START SUPPLIED TEXT

Added stochastic rounding to adafactor. ILora adjustments

2026-04-30 03:01:28 +00:00 · 2024-03-05 07:07:09 -07:00
parent 1325613583
commit b01e8d889a
7 changed files with 153 additions and 3 deletions
--- a/extensions_built_in/sd_trainer/SDTrainer.py
+++ b/extensions_built_in/sd_trainer/SDTrainer.py
@@ -83,6 +83,8 @@ class SDTrainer(BaseSDTrainProcess):
            self.taesd.requires_grad_(False)

    def hook_before_train_loop(self):
+        if self.train_config.do_prior_divergence:
+            self.do_prior_prediction = True
        # move vae to device if we did not cache latents
        if not self.is_latents_cached:
            self.sd.vae.eval()
@@ -290,7 +292,7 @@ class SDTrainer(BaseSDTrainProcess):
                # target = (noise * mask_multiplier) + (prior_pred * prior_mask_multiplier)

END SUPPLIED TEXT

TASK PROMPT »
Reproduce the commit diff above verbatim, between "Added stochastic rounding" and "self.taesd.requires_grad_(False)", inclusive.

START DATASET SECTION

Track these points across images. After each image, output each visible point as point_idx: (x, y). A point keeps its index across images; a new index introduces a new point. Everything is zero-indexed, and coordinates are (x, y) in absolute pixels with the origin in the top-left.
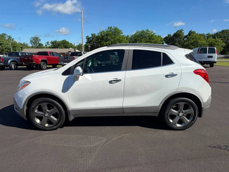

END DATASET SECTION

EXERCISE RESPONSE »
Added stochastic rounding to adafactor. ILora adjustments

2026-04-30 03:01:28 +00:00 · 2024-03-05 07:07:09 -07:00
parent 1325613583
commit b01e8d889a
7 changed files with 153 additions and 3 deletions
--- a/extensions_built_in/sd_trainer/SDTrainer.py
+++ b/extensions_built_in/sd_trainer/SDTrainer.py
@@ -83,6 +83,8 @@ class SDTrainer(BaseSDTrainProcess):
            self.taesd.requires_grad_(False)